▶ **Data records**
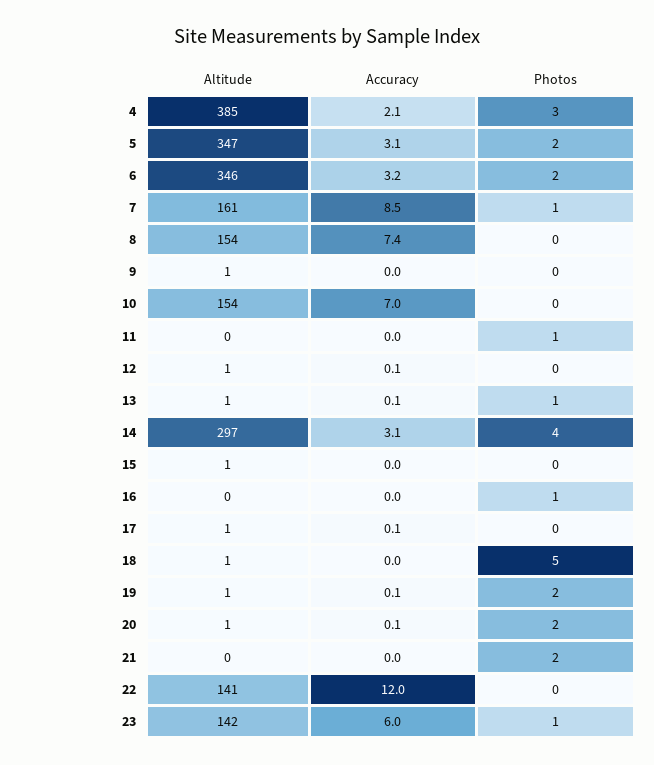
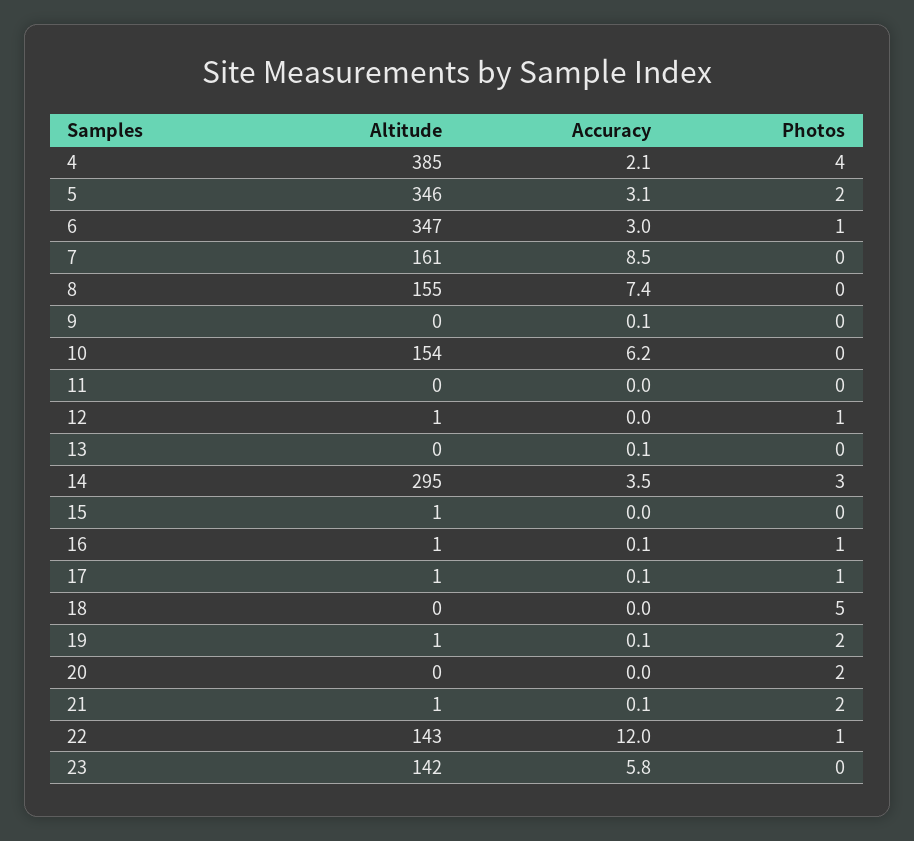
  {
    "Altitude": {
      "4": 385,
-     "5": 347,
+     "5": 346,
-     "6": 346,
+     "6": 347,
      "7": 161,
-     "8": 154,
+     "8": 155,
-     "9": 1,
+     "9": 0,
      "10": 154,
      "11": 0,
      "12": 1,
-     "13": 1,
+     "13": 0,
-     "14": 297,
+     "14": 295,
      "15": 1,
-     "16": 0,
+     "16": 1,
      "17": 1,
-     "18": 1,
+     "18": 0,
      "19": 1,
-     "20": 1,
+     "20": 0,
-     "21": 0,
+     "21": 1,
-     "22": 141,
+     "22": 143,
      "23": 142
    },
    "Accuracy": {
      "4": 2.1,
      "5": 3.1,
-     "6": 3.2,
+     "6": 3,
      "7": 8.5,
      "8": 7.4,
-     "9": 0,
+     "9": 0.1,
-     "10": 7,
+     "10": 6.2,
      "11": 0,
-     "12": 0.1,
+     "12": 0,
      "13": 0.1,
-     "14": 3.1,
+     "14": 3.5,
      "15": 0,
-     "16": 0,
+     "16": 0.1,
      "17": 0.1,
      "18": 0,
      "19": 0.1,
-     "20": 0.1,
+     "20": 0,
-     "21": 0,
+     "21": 0.1,
      "22": 12,
-     "23": 6
+     "23": 5.8
    },
    "Photos": {
-     "4": 3,
+     "4": 4,
      "5": 2,
-     "6": 2,
+     "6": 1,
-     "7": 1,
+     "7": 0,
      "8": 0,
      "9": 0,
      "10": 0,
-     "11": 1,
+     "11": 0,
-     "12": 0,
+     "12": 1,
-     "13": 1,
+     "13": 0,
-     "14": 4,
+     "14": 3,
      "15": 0,
      "16": 1,
-     "17": 0,
+     "17": 1,
      "18": 5,
      "19": 2,
      "20": 2,
      "21": 2,
-     "22": 0,
+     "22": 1,
-     "23": 1
+     "23": 0
    }
  }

▶ **Directions**
Word-for-word output of the material above is needed, with the pictures left out.

▶ **Exercise result**
  {
    "Altitude": {
      "4": 385,
-     "5": 347,
+     "5": 346,
-     "6": 346,
+     "6": 347,
      "7": 161,
-     "8": 154,
+     "8": 155,
-     "9": 1,
+     "9": 0,
      "10": 154,
      "11": 0,
      "12": 1,
-     "13": 1,
+     "13": 0,
-     "14": 297,
+     "14": 295,
      "15": 1,
-     "16": 0,
+     "16": 1,
      "17": 1,
-     "18": 1,
+     "18": 0,
      "19": 1,
-     "20": 1,
+     "20": 0,
-     "21": 0,
+     "21": 1,
-     "22": 141,
+     "22": 143,
      "23": 142
    },
    "Accuracy": {
      "4": 2.1,
      "5": 3.1,
-     "6": 3.2,
+     "6": 3,
      "7": 8.5,
      "8": 7.4,
-     "9": 0,
+     "9": 0.1,
-     "10": 7,
+     "10": 6.2,
      "11": 0,
-     "12": 0.1,
+     "12": 0,
      "13": 0.1,
-     "14": 3.1,
+     "14": 3.5,
      "15": 0,
-     "16": 0,
+     "16": 0.1,
      "17": 0.1,
      "18": 0,
      "19": 0.1,
-     "20": 0.1,
+     "20": 0,
-     "21": 0,
+     "21": 0.1,
      "22": 12,
-     "23": 6
+     "23": 5.8
    },
    "Photos": {
-     "4": 3,
+     "4": 4,
      "5": 2,
-     "6": 2,
+     "6": 1,
-     "7": 1,
+     "7": 0,
      "8": 0,
      "9": 0,
      "10": 0,
-     "11": 1,
+     "11": 0,
-     "12": 0,
+     "12": 1,
-     "13": 1,
+     "13": 0,
-     "14": 4,
+     "14": 3,
      "15": 0,
      "16": 1,
-     "17": 0,
+     "17": 1,
      "18": 5,
      "19": 2,
      "20": 2,
      "21": 2,
-     "22": 0,
+     "22": 1,
-     "23": 1
+     "23": 0
    }
  }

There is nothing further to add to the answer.